Collected data
====================
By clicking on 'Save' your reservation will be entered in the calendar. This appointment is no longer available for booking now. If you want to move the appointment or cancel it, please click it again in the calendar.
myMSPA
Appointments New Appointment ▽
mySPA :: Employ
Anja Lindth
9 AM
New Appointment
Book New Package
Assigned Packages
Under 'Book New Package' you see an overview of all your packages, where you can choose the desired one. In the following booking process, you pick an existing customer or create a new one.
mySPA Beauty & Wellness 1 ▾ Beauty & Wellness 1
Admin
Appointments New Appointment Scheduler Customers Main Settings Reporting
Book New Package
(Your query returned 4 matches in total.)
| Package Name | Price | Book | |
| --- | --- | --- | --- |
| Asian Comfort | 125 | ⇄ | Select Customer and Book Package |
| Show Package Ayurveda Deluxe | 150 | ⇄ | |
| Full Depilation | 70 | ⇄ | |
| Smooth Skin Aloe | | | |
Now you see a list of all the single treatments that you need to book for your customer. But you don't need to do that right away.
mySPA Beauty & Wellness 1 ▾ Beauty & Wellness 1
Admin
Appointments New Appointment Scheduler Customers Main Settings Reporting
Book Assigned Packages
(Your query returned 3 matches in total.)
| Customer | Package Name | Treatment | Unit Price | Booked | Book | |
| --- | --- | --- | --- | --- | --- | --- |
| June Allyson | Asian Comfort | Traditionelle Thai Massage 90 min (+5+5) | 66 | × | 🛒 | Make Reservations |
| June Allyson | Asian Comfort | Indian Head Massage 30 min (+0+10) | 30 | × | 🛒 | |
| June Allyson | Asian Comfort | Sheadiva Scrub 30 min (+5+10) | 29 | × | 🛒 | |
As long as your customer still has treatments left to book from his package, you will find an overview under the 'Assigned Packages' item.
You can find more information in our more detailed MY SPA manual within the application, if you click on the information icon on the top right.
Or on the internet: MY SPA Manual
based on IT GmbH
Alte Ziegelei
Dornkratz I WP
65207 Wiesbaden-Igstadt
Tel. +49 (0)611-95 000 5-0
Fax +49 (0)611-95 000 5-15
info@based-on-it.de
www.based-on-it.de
====================
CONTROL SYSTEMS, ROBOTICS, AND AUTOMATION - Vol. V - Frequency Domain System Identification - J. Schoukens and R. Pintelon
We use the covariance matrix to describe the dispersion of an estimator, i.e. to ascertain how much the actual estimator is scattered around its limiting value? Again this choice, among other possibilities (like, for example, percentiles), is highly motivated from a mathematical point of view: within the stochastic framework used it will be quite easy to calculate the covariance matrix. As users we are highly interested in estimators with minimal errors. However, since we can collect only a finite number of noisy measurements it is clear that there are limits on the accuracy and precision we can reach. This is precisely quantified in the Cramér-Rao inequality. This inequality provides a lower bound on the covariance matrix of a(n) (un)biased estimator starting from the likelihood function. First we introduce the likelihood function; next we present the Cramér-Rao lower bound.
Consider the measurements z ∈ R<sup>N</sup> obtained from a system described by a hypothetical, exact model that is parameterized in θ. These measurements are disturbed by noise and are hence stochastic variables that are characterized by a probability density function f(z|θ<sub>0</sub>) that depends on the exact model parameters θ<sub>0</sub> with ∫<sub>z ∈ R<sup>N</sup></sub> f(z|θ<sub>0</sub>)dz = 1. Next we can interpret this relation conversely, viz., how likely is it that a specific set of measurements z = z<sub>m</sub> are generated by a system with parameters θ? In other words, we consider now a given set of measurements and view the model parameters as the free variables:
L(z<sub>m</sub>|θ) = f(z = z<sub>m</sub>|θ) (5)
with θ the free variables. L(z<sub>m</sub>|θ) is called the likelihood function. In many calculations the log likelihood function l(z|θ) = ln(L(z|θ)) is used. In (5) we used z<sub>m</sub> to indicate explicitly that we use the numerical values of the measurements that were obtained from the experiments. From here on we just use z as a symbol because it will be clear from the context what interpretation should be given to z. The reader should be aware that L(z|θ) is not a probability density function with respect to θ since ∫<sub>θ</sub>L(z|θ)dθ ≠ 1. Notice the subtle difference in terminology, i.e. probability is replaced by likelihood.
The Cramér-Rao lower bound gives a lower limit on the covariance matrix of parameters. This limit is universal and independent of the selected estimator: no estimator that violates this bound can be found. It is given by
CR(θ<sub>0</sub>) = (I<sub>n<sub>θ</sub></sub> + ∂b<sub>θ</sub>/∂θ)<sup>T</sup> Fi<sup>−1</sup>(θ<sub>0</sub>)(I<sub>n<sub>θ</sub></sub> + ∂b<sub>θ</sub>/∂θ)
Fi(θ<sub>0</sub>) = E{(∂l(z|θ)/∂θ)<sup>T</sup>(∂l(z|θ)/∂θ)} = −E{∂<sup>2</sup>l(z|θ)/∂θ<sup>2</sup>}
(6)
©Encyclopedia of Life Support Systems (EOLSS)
====================
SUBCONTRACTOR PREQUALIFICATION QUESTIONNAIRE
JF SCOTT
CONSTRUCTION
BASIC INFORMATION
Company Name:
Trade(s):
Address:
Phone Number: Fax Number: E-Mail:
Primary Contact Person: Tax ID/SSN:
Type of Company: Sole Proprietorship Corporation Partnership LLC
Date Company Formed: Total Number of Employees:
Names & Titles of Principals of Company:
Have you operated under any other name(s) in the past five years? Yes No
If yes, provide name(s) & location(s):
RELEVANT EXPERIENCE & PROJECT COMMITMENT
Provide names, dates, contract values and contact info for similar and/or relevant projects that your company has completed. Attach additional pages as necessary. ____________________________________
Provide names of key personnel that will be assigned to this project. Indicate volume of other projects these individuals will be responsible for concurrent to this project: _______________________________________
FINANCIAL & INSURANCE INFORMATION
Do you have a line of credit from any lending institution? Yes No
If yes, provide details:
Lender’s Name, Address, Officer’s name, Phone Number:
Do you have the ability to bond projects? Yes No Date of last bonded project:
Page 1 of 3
====================
WHAT YOU ARE ASKED TO DO
Find every line above where the word "estimator" occurs, and copy that line.

ANSWER TO THIS TASK
We use the covariance matrix to describe the dispersion of an estimator, i.e. to ascertain how much the actual estimator is scattered around its limiting value? Again this choice, among other possibilities (like, for example, percentiles), is highly motivated from a mathematical point of view: within the stochastic framework used it will be quite easy to calculate the covariance matrix. As users we are highly interested in estimators with minimal errors. However, since we can collect only a finite number of noisy measurements it is clear that there are limits on the accuracy and precision we can reach. This is precisely quantified in the Cramér-Rao inequality. This inequality provides a lower bound on the covariance matrix of a(n) (un)biased estimator starting from the likelihood function. First we introduce the likelihood function; next we present the Cramér-Rao lower bound.
The Cramér-Rao lower bound gives a lower limit on the covariance matrix of parameters. This limit is universal and independent of the selected estimator: no estimator that violates this bound can be found. It is given by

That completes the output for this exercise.